WHAT YOU ARE ASKED TO DO >>
Show every line from the data below that includes "medium".

Saved data entries
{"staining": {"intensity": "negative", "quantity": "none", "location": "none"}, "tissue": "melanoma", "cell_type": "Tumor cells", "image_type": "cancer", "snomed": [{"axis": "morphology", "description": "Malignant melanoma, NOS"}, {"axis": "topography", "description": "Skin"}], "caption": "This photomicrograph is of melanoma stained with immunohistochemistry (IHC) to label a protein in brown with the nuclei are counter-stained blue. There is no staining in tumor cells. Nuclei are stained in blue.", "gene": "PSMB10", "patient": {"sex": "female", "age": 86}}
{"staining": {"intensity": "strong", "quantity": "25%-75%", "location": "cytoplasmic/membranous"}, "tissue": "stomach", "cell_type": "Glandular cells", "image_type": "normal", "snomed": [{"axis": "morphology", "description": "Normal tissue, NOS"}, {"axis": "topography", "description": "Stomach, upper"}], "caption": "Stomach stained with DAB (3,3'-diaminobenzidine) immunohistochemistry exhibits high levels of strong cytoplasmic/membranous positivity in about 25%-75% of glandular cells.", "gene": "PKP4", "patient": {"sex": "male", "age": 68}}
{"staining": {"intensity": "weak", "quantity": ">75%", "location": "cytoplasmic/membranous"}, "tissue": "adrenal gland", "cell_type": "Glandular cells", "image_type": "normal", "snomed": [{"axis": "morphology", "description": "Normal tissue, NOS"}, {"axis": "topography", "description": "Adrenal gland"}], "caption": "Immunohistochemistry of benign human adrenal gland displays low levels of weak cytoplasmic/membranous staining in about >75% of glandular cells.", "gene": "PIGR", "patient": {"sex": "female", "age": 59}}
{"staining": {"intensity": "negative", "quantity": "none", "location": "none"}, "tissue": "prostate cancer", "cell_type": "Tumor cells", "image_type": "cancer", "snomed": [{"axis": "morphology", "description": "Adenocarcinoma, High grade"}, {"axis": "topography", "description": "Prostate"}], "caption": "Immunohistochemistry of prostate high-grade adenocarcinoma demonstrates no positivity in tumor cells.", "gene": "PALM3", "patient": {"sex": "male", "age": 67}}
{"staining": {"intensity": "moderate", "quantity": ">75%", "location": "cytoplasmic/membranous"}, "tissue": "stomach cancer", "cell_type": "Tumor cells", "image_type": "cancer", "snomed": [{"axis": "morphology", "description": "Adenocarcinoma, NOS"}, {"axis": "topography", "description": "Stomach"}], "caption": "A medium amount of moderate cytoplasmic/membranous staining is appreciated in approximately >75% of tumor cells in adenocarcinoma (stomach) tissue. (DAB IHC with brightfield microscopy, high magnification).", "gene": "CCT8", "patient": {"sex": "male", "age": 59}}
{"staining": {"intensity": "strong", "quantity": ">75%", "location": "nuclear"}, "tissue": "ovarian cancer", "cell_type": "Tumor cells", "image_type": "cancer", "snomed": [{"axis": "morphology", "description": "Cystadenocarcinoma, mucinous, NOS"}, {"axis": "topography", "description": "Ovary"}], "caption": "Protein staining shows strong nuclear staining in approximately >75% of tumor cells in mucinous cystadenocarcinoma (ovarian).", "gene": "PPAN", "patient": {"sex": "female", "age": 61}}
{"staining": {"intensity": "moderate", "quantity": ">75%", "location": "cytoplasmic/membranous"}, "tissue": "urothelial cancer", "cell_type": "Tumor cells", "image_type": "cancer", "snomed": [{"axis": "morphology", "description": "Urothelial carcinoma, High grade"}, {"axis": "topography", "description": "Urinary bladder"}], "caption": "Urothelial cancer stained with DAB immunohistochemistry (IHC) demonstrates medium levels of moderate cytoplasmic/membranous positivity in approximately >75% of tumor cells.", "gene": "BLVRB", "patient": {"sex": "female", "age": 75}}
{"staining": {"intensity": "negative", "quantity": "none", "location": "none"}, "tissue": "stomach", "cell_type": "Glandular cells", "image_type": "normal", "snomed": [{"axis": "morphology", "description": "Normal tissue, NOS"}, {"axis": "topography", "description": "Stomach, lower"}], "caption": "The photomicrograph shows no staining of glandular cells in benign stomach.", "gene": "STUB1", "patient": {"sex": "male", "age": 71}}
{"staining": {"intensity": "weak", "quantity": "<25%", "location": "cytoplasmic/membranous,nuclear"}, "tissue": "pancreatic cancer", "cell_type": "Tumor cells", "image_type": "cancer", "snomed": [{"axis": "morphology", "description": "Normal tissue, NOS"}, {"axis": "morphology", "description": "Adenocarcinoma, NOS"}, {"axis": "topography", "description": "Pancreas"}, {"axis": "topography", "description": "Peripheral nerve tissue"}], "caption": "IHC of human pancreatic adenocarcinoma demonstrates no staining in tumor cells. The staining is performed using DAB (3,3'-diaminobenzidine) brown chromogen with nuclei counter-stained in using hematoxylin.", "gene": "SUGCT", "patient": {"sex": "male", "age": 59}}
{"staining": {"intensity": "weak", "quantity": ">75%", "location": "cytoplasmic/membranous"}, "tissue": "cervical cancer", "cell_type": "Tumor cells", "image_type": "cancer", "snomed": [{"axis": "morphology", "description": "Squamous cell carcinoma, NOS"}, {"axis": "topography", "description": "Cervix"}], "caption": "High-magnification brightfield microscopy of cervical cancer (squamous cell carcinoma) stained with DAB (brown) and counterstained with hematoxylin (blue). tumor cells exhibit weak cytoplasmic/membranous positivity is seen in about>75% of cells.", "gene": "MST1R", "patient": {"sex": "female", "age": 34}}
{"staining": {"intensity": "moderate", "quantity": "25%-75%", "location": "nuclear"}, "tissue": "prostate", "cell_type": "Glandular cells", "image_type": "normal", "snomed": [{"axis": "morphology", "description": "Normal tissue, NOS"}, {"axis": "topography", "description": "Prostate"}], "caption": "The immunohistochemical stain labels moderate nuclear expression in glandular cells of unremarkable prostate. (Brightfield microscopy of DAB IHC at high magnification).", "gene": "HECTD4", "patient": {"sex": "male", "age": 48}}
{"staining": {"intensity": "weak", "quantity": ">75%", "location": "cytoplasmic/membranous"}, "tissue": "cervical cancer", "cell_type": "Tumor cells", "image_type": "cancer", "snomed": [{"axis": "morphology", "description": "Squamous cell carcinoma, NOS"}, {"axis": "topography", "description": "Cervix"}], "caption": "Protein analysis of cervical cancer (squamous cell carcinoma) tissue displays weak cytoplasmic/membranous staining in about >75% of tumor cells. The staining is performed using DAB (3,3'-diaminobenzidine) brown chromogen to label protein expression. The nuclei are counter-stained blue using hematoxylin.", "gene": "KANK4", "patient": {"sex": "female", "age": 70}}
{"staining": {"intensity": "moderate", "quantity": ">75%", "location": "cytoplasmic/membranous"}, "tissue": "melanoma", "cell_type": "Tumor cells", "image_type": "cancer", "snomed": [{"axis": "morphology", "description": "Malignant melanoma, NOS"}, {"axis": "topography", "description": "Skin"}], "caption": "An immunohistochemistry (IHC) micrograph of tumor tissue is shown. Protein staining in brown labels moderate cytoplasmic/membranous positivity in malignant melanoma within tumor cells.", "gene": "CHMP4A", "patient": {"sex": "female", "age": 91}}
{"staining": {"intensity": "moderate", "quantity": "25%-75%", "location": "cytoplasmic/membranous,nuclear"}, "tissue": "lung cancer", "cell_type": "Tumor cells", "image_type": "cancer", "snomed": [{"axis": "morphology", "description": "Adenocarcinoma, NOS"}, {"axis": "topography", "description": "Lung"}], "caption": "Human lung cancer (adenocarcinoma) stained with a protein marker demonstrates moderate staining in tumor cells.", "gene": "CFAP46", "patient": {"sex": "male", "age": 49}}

SOLUTION BELOW >>
{"staining": {"intensity": "moderate", "quantity": ">75%", "location": "cytoplasmic/membranous"}, "tissue": "stomach cancer", "cell_type": "Tumor cells", "image_type": "cancer", "snomed": [{"axis": "morphology", "description": "Adenocarcinoma, NOS"}, {"axis": "topography", "description": "Stomach"}], "caption": "A medium amount of moderate cytoplasmic/membranous staining is appreciated in approximately >75% of tumor cells in adenocarcinoma (stomach) tissue. (DAB IHC with brightfield microscopy, high magnification).", "gene": "CCT8", "patient": {"sex": "male", "age": 59}}
{"staining": {"intensity": "moderate", "quantity": ">75%", "location": "cytoplasmic/membranous"}, "tissue": "urothelial cancer", "cell_type": "Tumor cells", "image_type": "cancer", "snomed": [{"axis": "morphology", "description": "Urothelial carcinoma, High grade"}, {"axis": "topography", "description": "Urinary bladder"}], "caption": "Urothelial cancer stained with DAB immunohistochemistry (IHC) demonstrates medium levels of moderate cytoplasmic/membranous positivity in approximately >75% of tumor cells.", "gene": "BLVRB", "patient": {"sex": "female", "age": 75}}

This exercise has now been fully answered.